Wednesday, March 11, 2009

Asao


It's quite difficult to find a decent dining place in Cavite City, and the neighboring municipalities, for that matter.

Apart from the usual fastfood joints, what abound are carinderias, while there is the requisite panciteria (an eatery serving stir-fried stick noodles) and a Chinese restaurant.

At the nearest neighboring town, Noveleta, the choices widen, but I've had nightmares going there with the family during holidays when all the househelp are on vacation, and we'd rather eat out than deal with a crying infant while I vainly tried to stir a half-burnt sauce.

The restaurants look good - there is a steak joint, a pizza-pasta-bakeshop place, an "authentic" Japanese eatery catering to the expat locators at the nearby EPZA. And further on in Kawit there are nipa huts specializing in grilled and sizzling local dishes.

But all these, and I mean all, are closed on Sundays and holidays. We've experienced having a Christmas lunch, a new year's day dinner, a birthday, at Jollibee and McDonalds, after finding one restaurant after another dark and shuttered. Pathetic.

So we've started rounding up some restaurants we've probably overlooked in Cavite City, in the hopes of finding more accessible and readily available eating places, when emergency strikes. Although now with the baby turning one and all, and walking to boot, I think I'll be able to handle holiday feasts this year.

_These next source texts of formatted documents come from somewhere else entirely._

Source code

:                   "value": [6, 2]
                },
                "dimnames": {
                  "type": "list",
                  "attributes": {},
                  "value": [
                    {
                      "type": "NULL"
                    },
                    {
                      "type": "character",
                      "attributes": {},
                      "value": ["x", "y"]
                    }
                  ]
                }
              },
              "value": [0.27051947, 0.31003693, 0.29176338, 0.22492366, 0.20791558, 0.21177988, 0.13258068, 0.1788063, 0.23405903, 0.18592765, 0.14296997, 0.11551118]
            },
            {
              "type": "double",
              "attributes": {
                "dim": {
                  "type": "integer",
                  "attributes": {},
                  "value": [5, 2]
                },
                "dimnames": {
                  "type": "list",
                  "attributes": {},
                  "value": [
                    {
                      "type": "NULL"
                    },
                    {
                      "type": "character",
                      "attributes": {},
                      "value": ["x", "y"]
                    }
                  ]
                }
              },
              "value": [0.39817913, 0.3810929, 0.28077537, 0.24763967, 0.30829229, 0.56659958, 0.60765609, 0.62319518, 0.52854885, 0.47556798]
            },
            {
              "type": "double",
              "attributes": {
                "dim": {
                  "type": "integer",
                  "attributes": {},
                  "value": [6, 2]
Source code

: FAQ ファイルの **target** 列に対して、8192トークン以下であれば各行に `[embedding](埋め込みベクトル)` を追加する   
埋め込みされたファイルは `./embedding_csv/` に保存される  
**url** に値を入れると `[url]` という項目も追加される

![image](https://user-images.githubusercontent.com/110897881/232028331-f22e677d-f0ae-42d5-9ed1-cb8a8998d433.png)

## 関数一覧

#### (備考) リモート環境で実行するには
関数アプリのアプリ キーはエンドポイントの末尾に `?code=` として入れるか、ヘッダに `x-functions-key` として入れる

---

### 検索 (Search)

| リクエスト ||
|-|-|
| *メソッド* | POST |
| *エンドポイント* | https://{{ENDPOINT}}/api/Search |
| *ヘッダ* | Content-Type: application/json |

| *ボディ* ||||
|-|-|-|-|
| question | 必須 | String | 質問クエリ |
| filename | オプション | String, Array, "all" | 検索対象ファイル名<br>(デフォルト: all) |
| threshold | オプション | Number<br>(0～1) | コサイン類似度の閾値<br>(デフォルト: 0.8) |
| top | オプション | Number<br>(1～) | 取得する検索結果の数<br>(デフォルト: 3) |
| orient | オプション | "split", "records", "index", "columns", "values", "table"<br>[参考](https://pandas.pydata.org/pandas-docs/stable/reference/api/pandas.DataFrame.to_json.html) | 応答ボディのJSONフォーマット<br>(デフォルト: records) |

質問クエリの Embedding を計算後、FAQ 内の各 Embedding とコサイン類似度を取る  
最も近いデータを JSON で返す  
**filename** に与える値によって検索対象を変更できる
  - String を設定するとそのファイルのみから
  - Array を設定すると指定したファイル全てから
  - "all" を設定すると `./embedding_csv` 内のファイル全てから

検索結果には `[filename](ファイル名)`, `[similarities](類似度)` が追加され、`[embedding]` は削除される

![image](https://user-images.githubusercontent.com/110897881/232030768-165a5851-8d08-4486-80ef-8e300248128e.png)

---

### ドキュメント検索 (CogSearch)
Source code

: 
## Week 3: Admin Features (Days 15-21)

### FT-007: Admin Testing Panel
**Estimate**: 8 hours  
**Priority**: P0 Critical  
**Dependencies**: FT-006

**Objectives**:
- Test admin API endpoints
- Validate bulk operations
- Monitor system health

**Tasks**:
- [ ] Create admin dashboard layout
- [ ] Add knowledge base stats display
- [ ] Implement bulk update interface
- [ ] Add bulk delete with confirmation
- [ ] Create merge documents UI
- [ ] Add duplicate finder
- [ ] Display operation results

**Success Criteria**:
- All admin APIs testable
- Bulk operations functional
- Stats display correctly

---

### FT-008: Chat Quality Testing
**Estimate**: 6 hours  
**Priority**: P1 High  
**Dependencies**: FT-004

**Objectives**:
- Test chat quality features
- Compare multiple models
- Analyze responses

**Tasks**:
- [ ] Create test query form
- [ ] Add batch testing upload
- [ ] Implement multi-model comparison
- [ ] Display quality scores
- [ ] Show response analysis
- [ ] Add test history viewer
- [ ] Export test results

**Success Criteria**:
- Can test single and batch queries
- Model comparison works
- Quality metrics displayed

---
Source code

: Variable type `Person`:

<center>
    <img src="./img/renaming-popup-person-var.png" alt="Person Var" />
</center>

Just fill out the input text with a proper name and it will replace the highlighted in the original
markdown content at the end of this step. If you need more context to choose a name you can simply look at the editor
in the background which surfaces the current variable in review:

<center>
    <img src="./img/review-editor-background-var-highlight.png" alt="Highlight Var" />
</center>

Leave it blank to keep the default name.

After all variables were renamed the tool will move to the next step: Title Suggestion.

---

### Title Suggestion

We usually have Sunday dinners at the local panciteria when the nannies take their day off, so it has ceased to be a rather "special" place to go to on occasions fit to be celebrated with a finer meal.

My husband has been passing by this hole-in-the-wall for quite some time, labeled Asao, which I can't figure out the meaning of - the owner must have a relative in Japan. So one evening we decided to try it.

We ordered bulalo (beef bone and marrow boiled for hours, served in its broth), but what was served was more like a bony nilagang baka (beef chunks boiled with roots and leafy vegetables). And the soup did not have the richness and taste of hours of boiling, but rather of boullion cubes.

I was charmed, though, by the serving dish - not the usual ceramic bowl, or clay pot, but in an individualized clear dish with warmer, a thoughtful touch, but is actually critical when serving beef soups so it keeps warm and does not congeal.


But the more interesting find that dinner was this pancit (noodles), called pancit puso ("noodle heart"), my first time to encounter such, though later on we'd find it in other carinderias in the city.

It is the usual Filipino stir-fried noodles, this one colored with achuete (anatto seeds), but the reference to a heart has to do with the accompanying pickled puso ng saging (banana heart).

The usual pancit is mixed with a squeeze of kalamansi juice, so that the saltiness is tempered with a dash of sourness. In pancit puso, the pickled banana heart takes the place of the kalamnsi.

The pickled puso is mixed into the pancit, and you get alternating bites of salty pancit and chewy, sour-sweet heart, which makes it refreshing, and before you know it, you've finished the whole plate.

If only for the pancit, I'm willing to go back to Asao. And probably try other, interesting, dishes, too.

1 comment:

  1. Looks good. Been having a strong craving for bulalo lately.